Irene Khan, addressing a conference in Ankara, said important progress had been made in Turkey over the last few years, with a lot of changes that need to be acknowledged, but warned that more needed to be done, especially in the judiciary.
She listed the Constitutional Court’s decision not to close the ruling party, the lifting of the ban on Kurdish broadcasting and the Ergenekon investigation as good signs. Khan described the Ergenekon probe as a “very interesting and challenging prosecution” but emphasized that fair trial standards must be observed.
“We also hope this prosecution will be seen as a precedent for opening up investigations into other areas of impunity, other serious human rights violations and abuse of state power that have gone unaddressed, so it is an opportunity,” she said.
In response to a question on the headscarf issue, Khan said Amnesty International’s position was clear.
“Our position is actually based on freedom of expression and freedom of religion,” she said. “What we basically say is this is an issue of freedom of expression.”
“A woman has the right to wear a headscarf or not wear a headscarf according to her choice,” Khan said. “And the responsibility of the state is not to regulate what she chooses to wear but to facilitate an environment in which she can make that choice free of any coercion or violence.”
She said Amnesty International’s position meant that “it is wrong to compel women to wear a headscarf or cover their body like in Saudi Arabia or Iran as much as it is to ask women not to wear a headscarf in institutions in Turkey or in schools in France.”
In her speech, Khan touched upon the prosecution of children in southeastern Anatolia for throwing stones at police and expressed worry about the way children are prosecuted through counter-terrorism laws for their participation in violent demonstrations.

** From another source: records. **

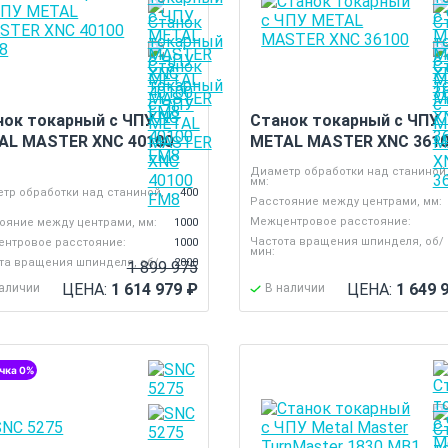
нок токарный с ЧПУ
Станок токарный с ЧПУ
AL MASTER XNC 40100
METAL MASTER XNC 361
Диаметр обработки над станиной
мм:
тр обработки над станиной,
400
Расстояние между центрами, мм:
Межцентровое расстояние:
ояние между центрами, мм:
1000
Частота вращения шпинделя, об/
нтровое расстояние:
1000
мин:
та вращения шпинделя, об/
2000
1 899 975
ЦЕНА:
1 614 979
₽
ЦЕНА:
1 649 
наличии
В наличии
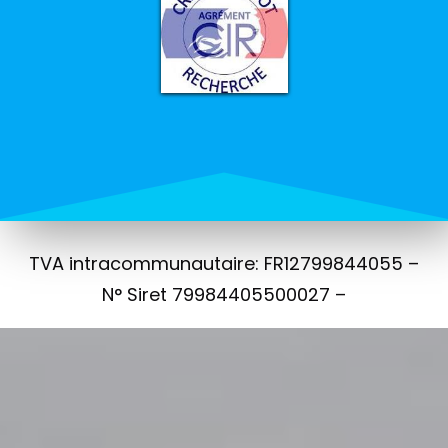
TVA intracommunautaire: FR12799844055 –
N° Siret 79984405500027 –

“We see this as a dangerous measure. Young people are being labeled, stigmatized and sometimes receiving very long sentences that can only bring more disgruntlement, more discontent and more problems for the future,” she said. “A human rights approach to security is actually the best approach.”
She went on to say that conditions in the region must be taken into consideration, such as poverty and internal displacement, which she said were fueling the Kurdish issue.
“A solution to the Kurdish issue cannot be found without looking at underlying social and economic causes,” she said.
Khan also emphasized the need for tolerance and diversity and said an environment must be created for different views to flourish.
“That’s why provisions like Article 301, even with amendments, simply have no place in a modern democratic state,” she said. Article 301 of the Turkish penal code has landed a string of intellectuals in court for insulting the Turkish state.
On refugees, Khan criticized the “geographical limitation” under which Turkey accepts only European refugees.
“Turkey has an outdated system of refugee protection, a system that only recognizes refugees from the European region,” she said. “Most other countries have changed that. A new international instrument was introduced in 1967, but Turkey still has not accepted that.”
She said people would not stop coming just because of the restrictions that have been put into place and added if people were fleeing war or prosecution they would move and find themselves in a system that doesn’t protect them. Khan said the European Union also has to support Turkey and share responsibility for refugees and asylum seekers.